Tare wrote:
http://www.amazon.com/Cloverdale-Fresh-Whole-Rabbit/dp/B00012182G/ref=pd_sbs_indust_3
How many weekends have I spent, in the loincloth, knife clenched in my teeth, running through the fields trying to find a rabbit? (A bunch, trust me on this, a bunch.) All so I can have something to sacrifice on the altar once I get to the cave.
Wee!
Quote:
I can't explain how much of a difference this product has made in my life. It is hard enough being a Carny in a traveling circus, but imagine how hard it is being a magician with all these new laws being passed to protect live animals. I thought my career was over until I found this. There are so many laws and regulations in each and every state about using live animals for performances that I had to give up my number act, pulling a rabbit out of my hat.
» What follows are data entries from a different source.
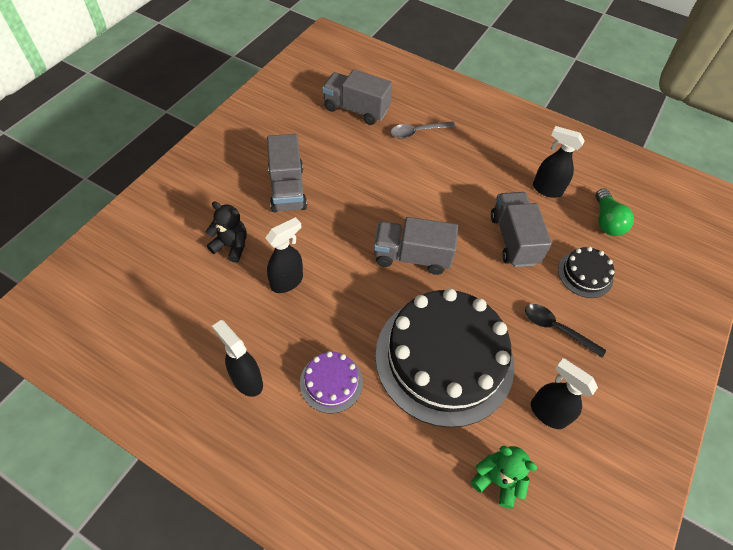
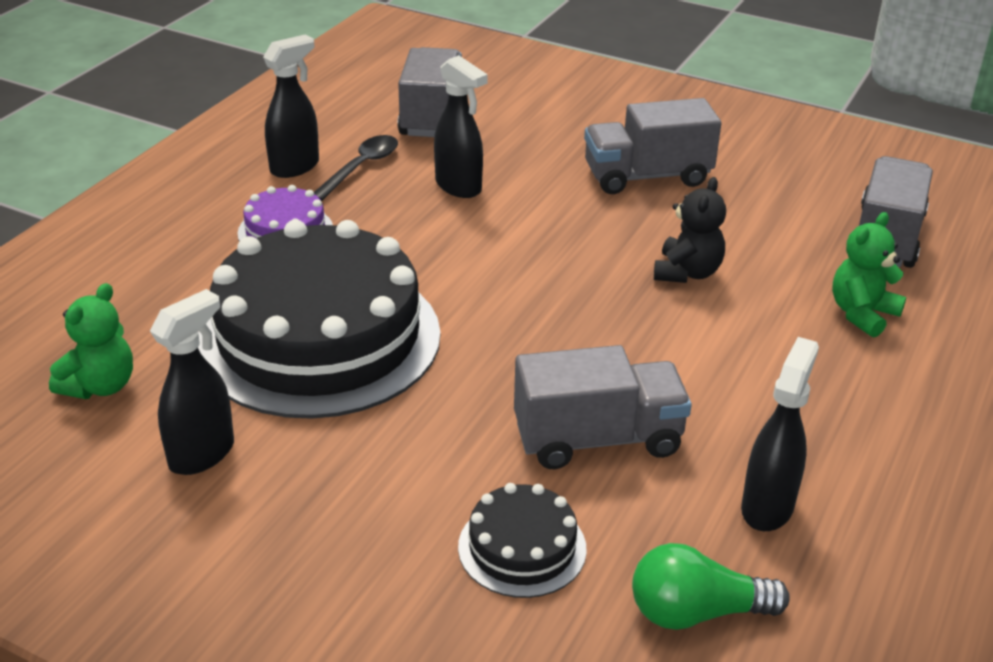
camera: 90 degrees right, 20 degrees down
black teddy bear [206,201,247,263] -> black teddy bear moved to [654,177,726,283]
grey truck [374,217,458,275] -> grey truck moved to [397,47,462,137]
grey spoon [391,121,456,139] -> green teddy bear [832,212,906,337]
black spoon [525,304,606,358] -> black spoon moved to [314,135,398,201]

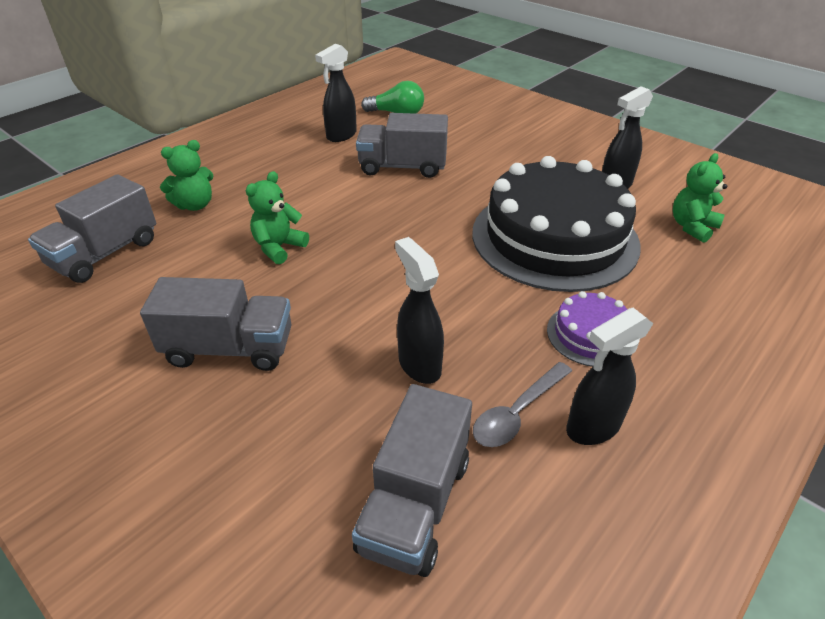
camera: 165 degrees left, 5 degrees up
black spoon [314,135,398,201] -> grey spoon [473,362,572,447]
black cake [458,483,587,598] -> none
black teddy bear [654,177,726,283] -> green teddy bear [246,171,309,264]

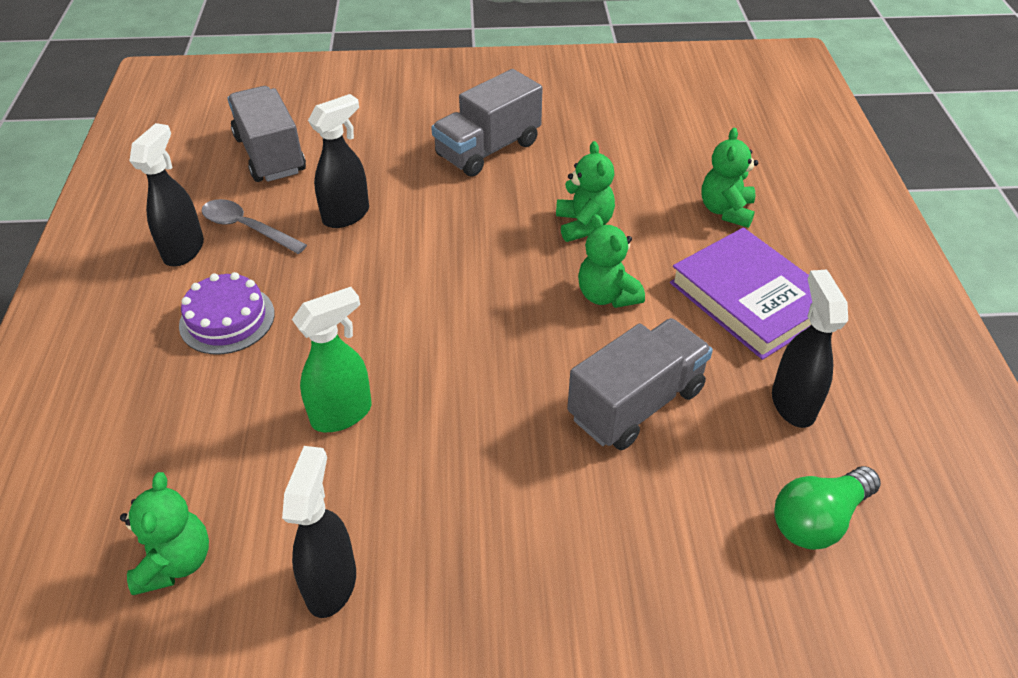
camera: 135 degrees right, 5 degrees up
grey truck [28,175,156,283] -> none
black spray bottle [395,237,444,384] -> black spray bottle turned 60 degrees counterclockwise [308,94,369,228]
black cake [472,156,641,292] -> green spray bottle [292,287,372,432]
grey spoon [473,362,572,447] -> grey spoon turned 60 degrees counterclockwise [202,199,307,254]
none -> green teddy bear [578,214,645,308]
none -> purple book [670,228,812,360]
UNTIL NOW! I was able to skirt the false advertisment laws by telling everyone I would be pulling a "real" rabbit out of my hat. How's that for creative marketing? Sure, they aren't exactly pleased with my act, but what can they do? I told the truth. I'm only in town long enough to get put on the sex offender registry and learn the bathroom stall "knock codes" at the local boys club (if you know what I mean). I would have given it 5 stars, but you have to find a way to keep it chilled or it will start to stink. I don't want to scare off the bearded lady you know.
Work just got a little more tolerable.